■ Problem to solve ■
Keeping every line intact, print the records that follow.

■ Extracted data entries ■
◆ ◆ ◆ ◆ ◆

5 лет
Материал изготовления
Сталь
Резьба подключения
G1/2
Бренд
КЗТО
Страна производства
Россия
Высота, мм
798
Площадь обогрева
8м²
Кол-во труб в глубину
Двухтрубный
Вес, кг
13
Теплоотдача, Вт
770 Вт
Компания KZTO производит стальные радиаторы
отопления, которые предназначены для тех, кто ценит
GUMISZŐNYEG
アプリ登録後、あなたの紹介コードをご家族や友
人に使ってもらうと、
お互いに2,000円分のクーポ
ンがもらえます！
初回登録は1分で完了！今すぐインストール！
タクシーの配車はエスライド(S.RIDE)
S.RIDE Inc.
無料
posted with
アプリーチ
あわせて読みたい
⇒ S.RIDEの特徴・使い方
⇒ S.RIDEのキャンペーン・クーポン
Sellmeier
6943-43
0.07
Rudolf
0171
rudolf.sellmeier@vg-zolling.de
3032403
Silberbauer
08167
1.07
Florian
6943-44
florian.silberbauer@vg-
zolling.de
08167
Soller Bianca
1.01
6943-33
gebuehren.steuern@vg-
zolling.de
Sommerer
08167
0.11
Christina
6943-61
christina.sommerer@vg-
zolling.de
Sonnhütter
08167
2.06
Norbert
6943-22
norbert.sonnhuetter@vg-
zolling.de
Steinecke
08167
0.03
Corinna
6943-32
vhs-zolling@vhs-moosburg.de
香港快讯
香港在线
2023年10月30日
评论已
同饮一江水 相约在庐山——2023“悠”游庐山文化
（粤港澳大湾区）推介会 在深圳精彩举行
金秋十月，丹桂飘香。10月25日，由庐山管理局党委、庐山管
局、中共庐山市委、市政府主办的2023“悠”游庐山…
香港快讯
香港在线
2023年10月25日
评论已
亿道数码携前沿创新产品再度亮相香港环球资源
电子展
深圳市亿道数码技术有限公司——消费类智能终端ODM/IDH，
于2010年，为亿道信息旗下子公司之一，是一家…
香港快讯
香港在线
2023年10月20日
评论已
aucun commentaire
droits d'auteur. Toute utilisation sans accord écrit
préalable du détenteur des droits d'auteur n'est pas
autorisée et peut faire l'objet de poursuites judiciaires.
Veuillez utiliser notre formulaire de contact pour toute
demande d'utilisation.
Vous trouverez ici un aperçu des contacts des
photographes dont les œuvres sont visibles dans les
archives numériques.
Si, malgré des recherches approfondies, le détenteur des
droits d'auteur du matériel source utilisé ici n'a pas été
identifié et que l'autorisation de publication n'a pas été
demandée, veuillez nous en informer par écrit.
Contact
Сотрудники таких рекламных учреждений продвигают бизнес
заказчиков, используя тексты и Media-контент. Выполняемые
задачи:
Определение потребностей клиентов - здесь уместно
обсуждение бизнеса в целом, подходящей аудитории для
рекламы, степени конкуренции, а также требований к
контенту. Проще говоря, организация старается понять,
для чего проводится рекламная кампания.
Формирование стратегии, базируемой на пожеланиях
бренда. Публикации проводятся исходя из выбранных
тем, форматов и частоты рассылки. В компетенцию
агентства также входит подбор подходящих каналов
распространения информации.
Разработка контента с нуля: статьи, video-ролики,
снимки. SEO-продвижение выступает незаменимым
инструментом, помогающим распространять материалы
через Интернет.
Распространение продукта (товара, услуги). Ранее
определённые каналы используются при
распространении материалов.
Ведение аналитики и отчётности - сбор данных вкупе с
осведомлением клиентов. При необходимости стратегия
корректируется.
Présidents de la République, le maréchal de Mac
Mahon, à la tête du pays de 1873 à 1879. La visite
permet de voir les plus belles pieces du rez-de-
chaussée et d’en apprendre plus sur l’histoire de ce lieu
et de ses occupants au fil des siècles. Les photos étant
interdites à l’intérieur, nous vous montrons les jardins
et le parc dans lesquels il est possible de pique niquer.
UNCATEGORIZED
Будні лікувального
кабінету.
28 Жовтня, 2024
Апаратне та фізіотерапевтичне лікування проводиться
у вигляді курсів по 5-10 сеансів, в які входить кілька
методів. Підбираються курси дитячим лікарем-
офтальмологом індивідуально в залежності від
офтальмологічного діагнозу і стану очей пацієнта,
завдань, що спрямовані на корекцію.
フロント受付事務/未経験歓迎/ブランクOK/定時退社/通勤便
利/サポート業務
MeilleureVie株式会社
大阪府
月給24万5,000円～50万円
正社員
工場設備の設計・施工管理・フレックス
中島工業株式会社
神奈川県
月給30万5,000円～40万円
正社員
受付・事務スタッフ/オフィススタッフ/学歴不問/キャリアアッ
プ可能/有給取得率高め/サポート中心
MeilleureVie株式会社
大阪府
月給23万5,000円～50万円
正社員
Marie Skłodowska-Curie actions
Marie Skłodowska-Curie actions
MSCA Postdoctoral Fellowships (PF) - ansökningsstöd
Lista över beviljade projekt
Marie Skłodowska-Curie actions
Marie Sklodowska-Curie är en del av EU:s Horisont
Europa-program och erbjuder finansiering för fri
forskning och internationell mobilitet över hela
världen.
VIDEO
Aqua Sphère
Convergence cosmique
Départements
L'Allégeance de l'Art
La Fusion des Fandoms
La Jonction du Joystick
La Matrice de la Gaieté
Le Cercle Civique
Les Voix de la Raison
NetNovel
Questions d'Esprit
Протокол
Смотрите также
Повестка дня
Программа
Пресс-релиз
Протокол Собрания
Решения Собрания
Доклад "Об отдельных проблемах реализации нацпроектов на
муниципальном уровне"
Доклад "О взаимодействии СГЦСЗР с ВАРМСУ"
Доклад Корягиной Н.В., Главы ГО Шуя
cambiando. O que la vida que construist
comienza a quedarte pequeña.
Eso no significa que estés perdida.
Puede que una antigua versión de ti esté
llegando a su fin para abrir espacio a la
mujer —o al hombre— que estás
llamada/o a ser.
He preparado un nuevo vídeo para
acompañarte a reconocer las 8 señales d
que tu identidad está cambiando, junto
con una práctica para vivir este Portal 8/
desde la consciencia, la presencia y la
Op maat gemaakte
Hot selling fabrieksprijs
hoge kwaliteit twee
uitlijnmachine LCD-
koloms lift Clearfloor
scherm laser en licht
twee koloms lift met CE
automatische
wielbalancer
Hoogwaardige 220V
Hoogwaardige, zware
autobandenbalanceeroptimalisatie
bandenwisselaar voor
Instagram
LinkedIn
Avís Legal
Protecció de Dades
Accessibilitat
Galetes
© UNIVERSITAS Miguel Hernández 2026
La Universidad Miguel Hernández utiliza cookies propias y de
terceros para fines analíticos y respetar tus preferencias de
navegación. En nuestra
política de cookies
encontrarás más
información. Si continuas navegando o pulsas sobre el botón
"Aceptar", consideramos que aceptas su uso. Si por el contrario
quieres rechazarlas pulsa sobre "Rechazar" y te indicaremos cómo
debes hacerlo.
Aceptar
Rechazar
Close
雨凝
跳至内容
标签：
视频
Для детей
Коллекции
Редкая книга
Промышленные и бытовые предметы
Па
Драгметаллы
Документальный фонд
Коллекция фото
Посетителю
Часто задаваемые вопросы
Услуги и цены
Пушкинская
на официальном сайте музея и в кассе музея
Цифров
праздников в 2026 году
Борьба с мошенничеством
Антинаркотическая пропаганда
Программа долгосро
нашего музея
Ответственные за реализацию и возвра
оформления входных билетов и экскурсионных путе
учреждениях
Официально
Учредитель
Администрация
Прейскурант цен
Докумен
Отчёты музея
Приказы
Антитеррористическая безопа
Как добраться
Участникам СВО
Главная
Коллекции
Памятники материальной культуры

◆ ◆ ◆ ◆ ◆

■ Worked solution ■
5 лет
Материал изготовления
Сталь
Резьба подключения
G1/2
Бренд
КЗТО
Страна производства
Россия
Высота, мм
798
Площадь обогрева
8м²
Кол-во труб в глубину
Двухтрубный
Вес, кг
13
Теплоотдача, Вт
770 Вт
Компания KZTO производит стальные радиаторы
отопления, которые предназначены для тех, кто ценит
GUMISZŐNYEG
アプリ登録後、あなたの紹介コードをご家族や友
人に使ってもらうと、
お互いに2,000円分のクーポ
ンがもらえます！
初回登録は1分で完了！今すぐインストール！
タクシーの配車はエスライド(S.RIDE)
S.RIDE Inc.
無料
posted with
アプリーチ
あわせて読みたい
⇒ S.RIDEの特徴・使い方
⇒ S.RIDEのキャンペーン・クーポン
Sellmeier
6943-43
0.07
Rudolf
0171
rudolf.sellmeier@vg-zolling.de
3032403
Silberbauer
08167
1.07
Florian
6943-44
florian.silberbauer@vg-
zolling.de
08167
Soller Bianca
1.01
6943-33
gebuehren.steuern@vg-
zolling.de
Sommerer
08167
0.11
Christina
6943-61
christina.sommerer@vg-
zolling.de
Sonnhütter
08167
2.06
Norbert
6943-22
norbert.sonnhuetter@vg-
zolling.de
Steinecke
08167
0.03
Corinna
6943-32
vhs-zolling@vhs-moosburg.de
香港快讯
香港在线
2023年10月30日
评论已
同饮一江水 相约在庐山——2023“悠”游庐山文化
（粤港澳大湾区）推介会 在深圳精彩举行
金秋十月，丹桂飘香。10月25日，由庐山管理局党委、庐山管
局、中共庐山市委、市政府主办的2023“悠”游庐山…
香港快讯
香港在线
2023年10月25日
评论已
亿道数码携前沿创新产品再度亮相香港环球资源
电子展
深圳市亿道数码技术有限公司——消费类智能终端ODM/IDH，
于2010年，为亿道信息旗下子公司之一，是一家…
香港快讯
香港在线
2023年10月20日
评论已
aucun commentaire
droits d'auteur. Toute utilisation sans accord écrit
préalable du détenteur des droits d'auteur n'est pas
autorisée et peut faire l'objet de poursuites judiciaires.
Veuillez utiliser notre formulaire de contact pour toute
demande d'utilisation.
Vous trouverez ici un aperçu des contacts des
photographes dont les œuvres sont visibles dans les
archives numériques.
Si, malgré des recherches approfondies, le détenteur des
droits d'auteur du matériel source utilisé ici n'a pas été
identifié et que l'autorisation de publication n'a pas été
demandée, veuillez nous en informer par écrit.
Contact
Сотрудники таких рекламных учреждений продвигают бизнес
заказчиков, используя тексты и Media-контент. Выполняемые
задачи:
Определение потребностей клиентов - здесь уместно
обсуждение бизнеса в целом, подходящей аудитории для
рекламы, степени конкуренции, а также требований к
контенту. Проще говоря, организация старается понять,
для чего проводится рекламная кампания.
Формирование стратегии, базируемой на пожеланиях
бренда. Публикации проводятся исходя из выбранных
тем, форматов и частоты рассылки. В компетенцию
агентства также входит подбор подходящих каналов
распространения информации.
Разработка контента с нуля: статьи, video-ролики,
снимки. SEO-продвижение выступает незаменимым
инструментом, помогающим распространять материалы
через Интернет.
Распространение продукта (товара, услуги). Ранее
определённые каналы используются при
распространении материалов.
Ведение аналитики и отчётности - сбор данных вкупе с
осведомлением клиентов. При необходимости стратегия
корректируется.
Présidents de la République, le maréchal de Mac
Mahon, à la tête du pays de 1873 à 1879. La visite
permet de voir les plus belles pieces du rez-de-
chaussée et d’en apprendre plus sur l’histoire de ce lieu
et de ses occupants au fil des siècles. Les photos étant
interdites à l’intérieur, nous vous montrons les jardins
et le parc dans lesquels il est possible de pique niquer.
UNCATEGORIZED
Будні лікувального
кабінету.
28 Жовтня, 2024
Апаратне та фізіотерапевтичне лікування проводиться
у вигляді курсів по 5-10 сеансів, в які входить кілька
методів. Підбираються курси дитячим лікарем-
офтальмологом індивідуально в залежності від
офтальмологічного діагнозу і стану очей пацієнта,
завдань, що спрямовані на корекцію.
フロント受付事務/未経験歓迎/ブランクOK/定時退社/通勤便
利/サポート業務
MeilleureVie株式会社
大阪府
月給24万5,000円～50万円
正社員
工場設備の設計・施工管理・フレックス
中島工業株式会社
神奈川県
月給30万5,000円～40万円
正社員
受付・事務スタッフ/オフィススタッフ/学歴不問/キャリアアッ
プ可能/有給取得率高め/サポート中心
MeilleureVie株式会社
大阪府
月給23万5,000円～50万円
正社員
Marie Skłodowska-Curie actions
Marie Skłodowska-Curie actions
MSCA Postdoctoral Fellowships (PF) - ansökningsstöd
Lista över beviljade projekt
Marie Skłodowska-Curie actions
Marie Sklodowska-Curie är en del av EU:s Horisont
Europa-program och erbjuder finansiering för fri
forskning och internationell mobilitet över hela
världen.
VIDEO
Aqua Sphère
Convergence cosmique
Départements
L'Allégeance de l'Art
La Fusion des Fandoms
La Jonction du Joystick
La Matrice de la Gaieté
Le Cercle Civique
Les Voix de la Raison
NetNovel
Questions d'Esprit
Протокол
Смотрите также
Повестка дня
Программа
Пресс-релиз
Протокол Собрания
Решения Собрания
Доклад "Об отдельных проблемах реализации нацпроектов на
муниципальном уровне"
Доклад "О взаимодействии СГЦСЗР с ВАРМСУ"
Доклад Корягиной Н.В., Главы ГО Шуя
cambiando. O que la vida que construist
comienza a quedarte pequeña.
Eso no significa que estés perdida.
Puede que una antigua versión de ti esté
llegando a su fin para abrir espacio a la
mujer —o al hombre— que estás
llamada/o a ser.
He preparado un nuevo vídeo para
acompañarte a reconocer las 8 señales d
que tu identidad está cambiando, junto
con una práctica para vivir este Portal 8/
desde la consciencia, la presencia y la
Op maat gemaakte
Hot selling fabrieksprijs
hoge kwaliteit twee
uitlijnmachine LCD-
koloms lift Clearfloor
scherm laser en licht
twee koloms lift met CE
automatische
wielbalancer
Hoogwaardige 220V
Hoogwaardige, zware
autobandenbalanceeroptimalisatie
bandenwisselaar voor
Instagram
LinkedIn
Avís Legal
Protecció de Dades
Accessibilitat
Galetes
© UNIVERSITAS Miguel Hernández 2026
La Universidad Miguel Hernández utiliza cookies propias y de
terceros para fines analíticos y respetar tus preferencias de
navegación. En nuestra
política de cookies
encontrarás más
información. Si continuas navegando o pulsas sobre el botón
"Aceptar", consideramos que aceptas su uso. Si por el contrario
quieres rechazarlas pulsa sobre "Rechazar" y te indicaremos cómo
debes hacerlo.
Aceptar
Rechazar
Close
雨凝
跳至内容
标签：
视频
Для детей
Коллекции
Редкая книга
Промышленные и бытовые предметы
Па
Драгметаллы
Документальный фонд
Коллекция фото
Посетителю
Часто задаваемые вопросы
Услуги и цены
Пушкинская
на официальном сайте музея и в кассе музея
Цифров
праздников в 2026 году
Борьба с мошенничеством
Антинаркотическая пропаганда
Программа долгосро
нашего музея
Ответственные за реализацию и возвра
оформления входных билетов и экскурсионных путе
учреждениях
Официально
Учредитель
Администрация
Прейскурант цен
Докумен
Отчёты музея
Приказы
Антитеррористическая безопа
Как добраться
Участникам СВО
Главная
Коллекции
Памятники материальной культуры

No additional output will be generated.